#### Records supplied
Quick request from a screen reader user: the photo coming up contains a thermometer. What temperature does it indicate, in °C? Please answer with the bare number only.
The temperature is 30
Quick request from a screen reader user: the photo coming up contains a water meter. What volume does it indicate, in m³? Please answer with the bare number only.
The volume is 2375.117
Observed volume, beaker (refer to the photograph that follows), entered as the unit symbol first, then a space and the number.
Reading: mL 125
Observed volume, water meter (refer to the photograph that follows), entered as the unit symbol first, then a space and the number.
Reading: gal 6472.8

==

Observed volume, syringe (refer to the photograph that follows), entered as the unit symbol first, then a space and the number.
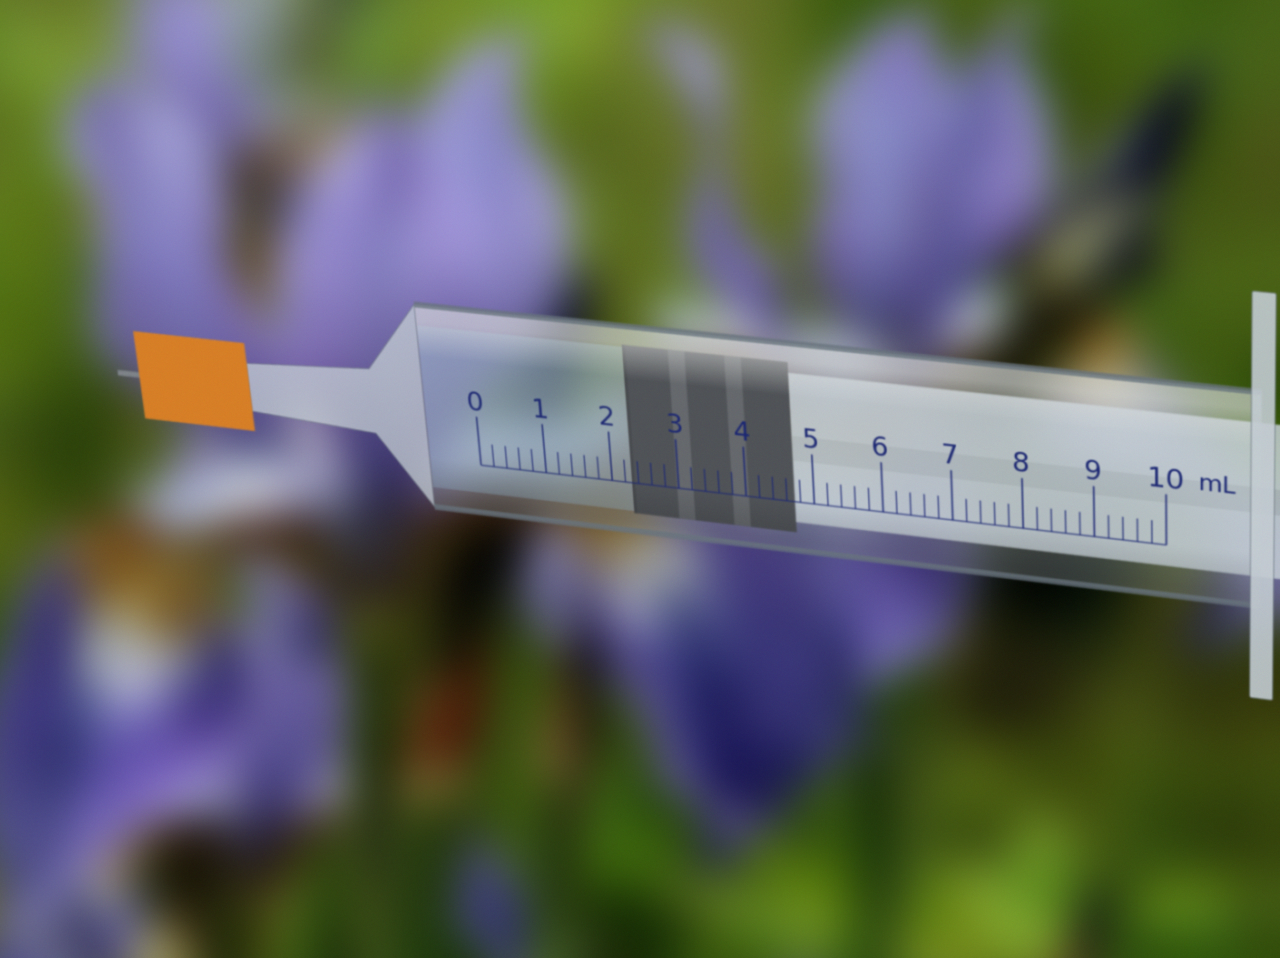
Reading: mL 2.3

#### Exercise
Update the entries from the line with "Observed volume, beaker" up to and including the line with "Reading: gal 6472.8" by changing "Observed volume" to "Measured volume" and keeping everything else the same. Return only those lines.

#### Answer section
Measured volume, beaker (refer to the photograph that follows), entered as the unit symbol first, then a space and the number.
Reading: mL 125
Measured volume, water meter (refer to the photograph that follows), entered as the unit symbol first, then a space and the number.
Reading: gal 6472.8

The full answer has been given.